L'infirmière Libérale Magazine n° 306 du 01/09/2014

 

PROFESSION

Actualité

M.H.  

AGRESSIONS > Le problème des violences contre les Idels n’est pas nouveau, et peu visible. Il vient d’être mis en lumière avec plusieurs faits divers survenus cet été.

À Strasbourg (Bas-Rhin), le 20 août, un mois jour pour jour après le meurtre de Mireille Schmitt, Idel de 63 ans, de deux coups de fusil, par l’un de ses patients, quelque 150 personnes ont défilé en son hommage, dans cette même ville, vêtues de blanc et une fleur blanche à la main, à l’initiative de l’Union régionale des professionnels de santé (URPS)-infirmiers d’Alsace et de l’Ordre national des infirmiers (ONI)(1). Le crime, selon les premiers éléments de l’enquête, aurait été commis par dépit amoureux : le patient, un septuagénaire habitant dans une résidence sociale, aurait vu l’infirmière parler à un autre résidant. Sur une page Internet dédiée, l’ONI a reçu 1 600 messages, dont un millier adressés à la famille de la victime.

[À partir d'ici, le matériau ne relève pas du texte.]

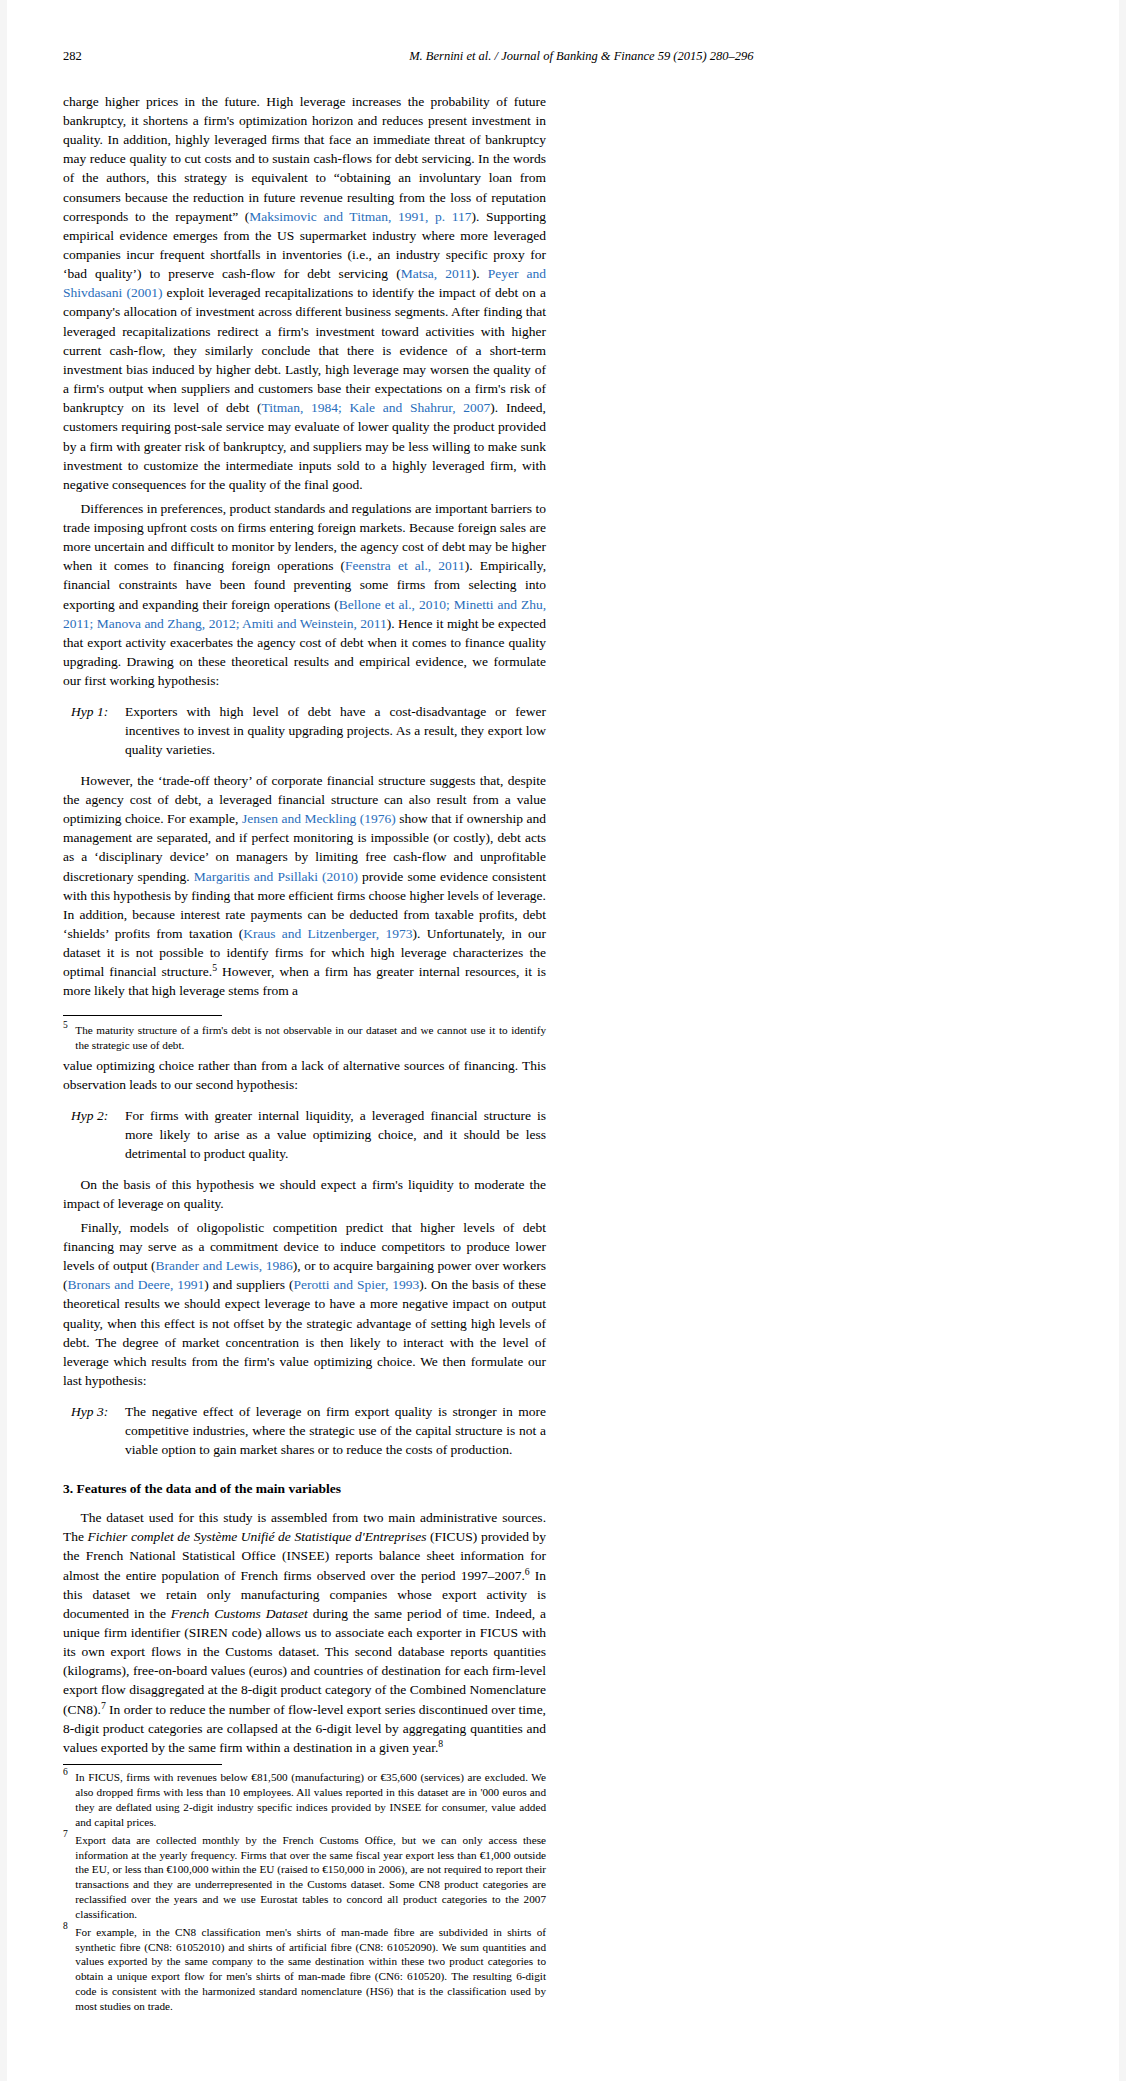282 M. Bernini et al. / Journal of Banking & Finance 59 (2015) 280–296
charge higher prices in the future. High leverage increases the probability of future bankruptcy, it shortens a firm's optimization horizon and reduces present investment in quality. In addition, highly leveraged firms that face an immediate threat of bankruptcy may reduce quality to cut costs and to sustain cash-flows for debt servicing. In the words of the authors, this strategy is equivalent to “obtaining an involuntary loan from consumers because the reduction in future revenue resulting from the loss of reputation corresponds to the repayment” (Maksimovic and Titman, 1991, p. 117). Supporting empirical evidence emerges from the US supermarket industry where more leveraged companies incur frequent shortfalls in inventories (i.e., an industry specific proxy for ‘bad quality’) to preserve cash-flow for debt servicing (Matsa, 2011). Peyer and Shivdasani (2001) exploit leveraged recapitalizations to identify the impact of debt on a company's allocation of investment across different business segments. After finding that leveraged recapitalizations redirect a firm's investment toward activities with higher current cash-flow, they similarly conclude that there is evidence of a short-term investment bias induced by higher debt. Lastly, high leverage may worsen the quality of a firm's output when suppliers and customers base their expectations on a firm's risk of bankruptcy on its level of debt (Titman, 1984; Kale and Shahrur, 2007). Indeed, customers requiring post-sale service may evaluate of lower quality the product provided by a firm with greater risk of bankruptcy, and suppliers may be less willing to make sunk investment to customize the intermediate inputs sold to a highly leveraged firm, with negative consequences for the quality of the final good.
Differences in preferences, product standards and regulations are important barriers to trade imposing upfront costs on firms entering foreign markets. Because foreign sales are more uncertain and difficult to monitor by lenders, the agency cost of debt may be higher when it comes to financing foreign operations (Feenstra et al., 2011). Empirically, financial constraints have been found preventing some firms from selecting into exporting and expanding their foreign operations (Bellone et al., 2010; Minetti and Zhu, 2011; Manova and Zhang, 2012; Amiti and Weinstein, 2011). Hence it might be expected that export activity exacerbates the agency cost of debt when it comes to finance quality upgrading. Drawing on these theoretical results and empirical evidence, we formulate our first working hypothesis:
Hyp 1: Exporters with high level of debt have a cost-disadvantage or fewer incentives to invest in quality upgrading projects. As a result, they export low quality varieties.
However, the ‘trade-off theory’ of corporate financial structure suggests that, despite the agency cost of debt, a leveraged financial structure can also result from a value optimizing choice. For example, Jensen and Meckling (1976) show that if ownership and management are separated, and if perfect monitoring is impossible (or costly), debt acts as a ‘disciplinary device’ on managers by limiting free cash-flow and unprofitable discretionary spending. Margaritis and Psillaki (2010) provide some evidence consistent with this hypothesis by finding that more efficient firms choose higher levels of leverage. In addition, because interest rate payments can be deducted from taxable profits, debt ‘shields’ profits from taxation (Kraus and Litzenberger, 1973). Unfortunately, in our dataset it is not possible to identify firms for which high leverage characterizes the optimal financial structure.5 However, when a firm has greater internal resources, it is more likely that high leverage stems from a
5 The maturity structure of a firm's debt is not observable in our dataset and we cannot use it to identify the strategic use of debt.
value optimizing choice rather than from a lack of alternative sources of financing. This observation leads to our second hypothesis:
Hyp 2: For firms with greater internal liquidity, a leveraged financial structure is more likely to arise as a value optimizing choice, and it should be less detrimental to product quality.
On the basis of this hypothesis we should expect a firm's liquidity to moderate the impact of leverage on quality.
Finally, models of oligopolistic competition predict that higher levels of debt financing may serve as a commitment device to induce competitors to produce lower levels of output (Brander and Lewis, 1986), or to acquire bargaining power over workers (Bronars and Deere, 1991) and suppliers (Perotti and Spier, 1993). On the basis of these theoretical results we should expect leverage to have a more negative impact on output quality, when this effect is not offset by the strategic advantage of setting high levels of debt. The degree of market concentration is then likely to interact with the level of leverage which results from the firm's value optimizing choice. We then formulate our last hypothesis:
Hyp 3: The negative effect of leverage on firm export quality is stronger in more competitive industries, where the strategic use of the capital structure is not a viable option to gain market shares or to reduce the costs of production.
3. Features of the data and of the main variables
The dataset used for this study is assembled from two main administrative sources. The Fichier complet de Système Unifié de Statistique d'Entreprises (FICUS) provided by the French National Statistical Office (INSEE) reports balance sheet information for almost the entire population of French firms observed over the period 1997–2007.6 In this dataset we retain only manufacturing companies whose export activity is documented in the French Customs Dataset during the same period of time. Indeed, a unique firm identifier (SIREN code) allows us to associate each exporter in FICUS with its own export flows in the Customs dataset. This second database reports quantities (kilograms), free-on-board values (euros) and countries of destination for each firm-level export flow disaggregated at the 8-digit product category of the Combined Nomenclature (CN8).7 In order to reduce the number of flow-level export series discontinued over time, 8-digit product categories are collapsed at the 6-digit level by aggregating quantities and values exported by the same firm within a destination in a given year.8
6 In FICUS, firms with revenues below €81,500 (manufacturing) or €35,600 (services) are excluded. We also dropped firms with less than 10 employees. All values reported in this dataset are in '000 euros and they are deflated using 2-digit industry specific indices provided by INSEE for consumer, value added and capital prices.
7 Export data are collected monthly by the French Customs Office, but we can only access these information at the yearly frequency. Firms that over the same fiscal year export less than €1,000 outside the EU, or less than €100,000 within the EU (raised to €150,000 in 2006), are not required to report their transactions and they are underrepresented in the Customs dataset. Some CN8 product categories are reclassified over the years and we use Eurostat tables to concord all product categories to the 2007 classification.
8 For example, in the CN8 classification men's shirts of man-made fibre are subdivided in shirts of synthetic fibre (CN8: 61052010) and shirts of artificial fibre (CN8: 61052090). We sum quantities and values exported by the same company to the same destination within these two product categories to obtain a unique export flow for men's shirts of man-made fibre (CN6: 610520). The resulting 6-digit code is consistent with the harmonized standard nomenclature (HS6) that is the classification used by most studies on trade.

Cet été, plusieurs faits divers ont frappé des Idels. Le 24 juillet à Toulouse (Haute-Garonne), à la sortie de chez un patient, Frédérique, 51 ans, est rouée de coups par quatre personnes cagoulées tentant (en vain) de lui voler son scooter(2). Trois jours plus tard, à Montpellier (Hérault), une Idel de 60 ans en tournée est molestée par « deux grands gaillards » pour voler sa voiture. Son « traumatisme psychologique » se double « d’une liste de galères dont elle se serait bien passée », avec le vol de son sac contenant ses papiers, sa carte bancaire, des clés de son domicile et de chez ses patients - « il a fallu changer toutes les serrures » - ou encore des factures de sa patientèle(3). L’énumération est non exhaustive : la presse a relaté cet été d’autres agressions à Maubeuge, Menton, Saint-Ouen-L’Aumône.

Le silence des tutelles

La profession s’émeut de ces actes commis dans l’exercice de leurs fonctions. Sur les réseaux sociaux, chez le collectif “Ni bonnes ni nonnes ni pigeonnes”, du côté syndical, à la tristesse s’ajoute la colère, suscitée par le silence des tutelles, interprété ici et là comme de l’indifférence ou du mépris(4). « La vie d’une infirmière aurait-elle moins de valeur que celle d’un autre de nos concitoyens ? », dénonce l’ONI, tandis qu’un hashtag (mot-clé) #MarisolMaTuée essaime sur le Net. Les médias d’habitude plus prompts à dénoncer les « “fraudeuses” de la Sécu » sont aussi critiqués.

Comment prévenir les violences, ou en limiter les effets, surtout pour des infirmières isolées, intervenant au domicile de tout patient ? En discutant avec des collègues, en cas de doute ou de difficulté. Ce qui peut être plus facile quand on travaille en groupe - l’infirmière tuée à Strasbourg travaillait seule, avec une remplaçante, indique la vice-présidente de l’URPS-infirmiers d’Alsace. Une autre piste(5) est de disposer de numéros à appeler en cas d’urgence. Ou encore de signaler toute agression auprès des autorités, dont l’ONI, qui permet de déclarer en ligne tout incident. Pour l’heure, les infirmières n’ont « pas trop la culture du signalement », selon Rita Kehrer, trésorière du Conseil départemental de l’Ordre départemental, à Strasbourg.

(1) Lire notre compte rendu sur www.espaceinfirmier.fr, à la date du 20 août.

(2) France 3 : bit.ly/1t2Jqj4.

(3) Le Midi-Libre du 30 juillet.

(4) Le ministère aurait toutefois contacté la famille de la victime strasbourgeoise, de façon privée. Le ministère n’a pas donné suite à notre sollicitation pour le confirmer ou l’infirmer.

(5) À lire aussi, notre article “Coup d’œil sur les violences” (n° 293, oct. 2013) et les guides téléchargeables sur le site de l’ONI (bit.ly/1BJbQRT).